6) Oracle's mobile strategy. Without a set of specific solutions for giving mobile users the best possible access to and control over Oracle's apps, Oracle appears to have a glaring hole in its product line and strategy—and I'm not saying that merely because SAP bought Sybase for precisely that reason. That hole won't be filled until Oracle, either through partnerships or through an acquisition, gives customers the equivalent of SAP's three-pronged strategy: on-premise, on-demand, and on-device (mobile). THE UPSHOT:
I have heard very little or no talk from Oracle about this becoming a top priority and I don't expect that to change over the next week. Conversely, as SAP makes mobility a centerpiece of its strategy, Oracle's mobility gap takes on some significant risk.
7) Competing against IBM. True to form, Ellison this year has said his Exadata 2 machine can thrash comparable systems from IBM in performance as well as cost. It probably won't shock you to hear that IBM believes quite the opposite, and the bigger point here is that while Oracle has made some strides with fleshing out a hardware strategy from Sun's products and technologies, IBM has been on a tear this year with its revamped offerings, now ranging from x86 servers to Power 7 servers and all the way up to the new z196 mainframe running the world's fastest chips (made by IBM, of course). THE UPSHOT: I think Ellison will use the launch of a few new Exadata-type machines to reiterate, in unmistakably blunt terms, that Oracle won't rest until it pulls IBM into an all-out battle for supremacy in the optimized-systems business.
8) Competing with SAP. Ellison declared that the war with SAP for supremacy in enterprise apps will be based on two things: Fusion's modern architecture versus SAP's antiquated and inflexible underlying technology; and, on the superior industry-specific functionality of Oracle's apps over SAP's. THE UPSHOT: SAP has shifted the grounds of the debate by releasing Tuesday a slew of real-time analytics solutions, and until Oracle responds with something more than just a promise that 'Fusion is coming—Fusion is coming!', SAP will hold or possibly extend its lead over Oracle in enterprise apps.
9) Java: what's the plan? I don't mean a map to help you find a "Free Java" T-shirt; rather, how Oracle chooses to exercise its control over Java when thousands of software companies use it extensively. Maybe I need glasses, but I don't see Larry Ellison giving in on this one. THE UPSHOT: If Ellison does end up mentioning Java in any of his public comments, I think those remarks will be limited to the fact that Oracle's new Fusion apps have been written in Java.

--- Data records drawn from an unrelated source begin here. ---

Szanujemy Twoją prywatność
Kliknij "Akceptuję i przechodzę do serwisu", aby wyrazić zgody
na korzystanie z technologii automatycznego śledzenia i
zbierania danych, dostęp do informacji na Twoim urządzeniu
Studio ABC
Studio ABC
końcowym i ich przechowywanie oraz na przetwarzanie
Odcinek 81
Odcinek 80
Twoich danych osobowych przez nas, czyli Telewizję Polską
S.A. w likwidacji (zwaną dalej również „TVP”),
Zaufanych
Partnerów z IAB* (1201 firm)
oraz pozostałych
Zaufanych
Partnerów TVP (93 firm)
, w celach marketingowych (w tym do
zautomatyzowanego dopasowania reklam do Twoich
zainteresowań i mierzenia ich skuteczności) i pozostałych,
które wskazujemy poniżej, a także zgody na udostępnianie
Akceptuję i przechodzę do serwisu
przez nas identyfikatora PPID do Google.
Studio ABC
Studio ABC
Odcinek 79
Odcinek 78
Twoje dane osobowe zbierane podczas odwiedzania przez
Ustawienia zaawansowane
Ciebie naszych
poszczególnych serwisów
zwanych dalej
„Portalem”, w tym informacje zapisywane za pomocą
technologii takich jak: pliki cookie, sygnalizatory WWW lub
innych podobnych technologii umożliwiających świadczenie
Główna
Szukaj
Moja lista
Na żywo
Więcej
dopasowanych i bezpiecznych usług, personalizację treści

10) MySQL: what's the plan? Similar to #9: the world outside of Oracle can howl about implied promises and shared/open control and Free Willy and all that, but Ellison's decision will be based on what's best for Oracle and on conforming to the 10 developer/customer commitments Oracle made to the EU to win approval for the Sun acquisition. THE UPSHOT: I'll bet chief corporate architect Edward Screven, who's responsible for the MySQL business, will share some customer testimonials saying that Oracle's being a fair and transparent steward of MySQL. If Oracle has some customers saying that, then the "open source advocates" can screech like roasted cats but it won't make a bit of difference to Ellison and Oracle.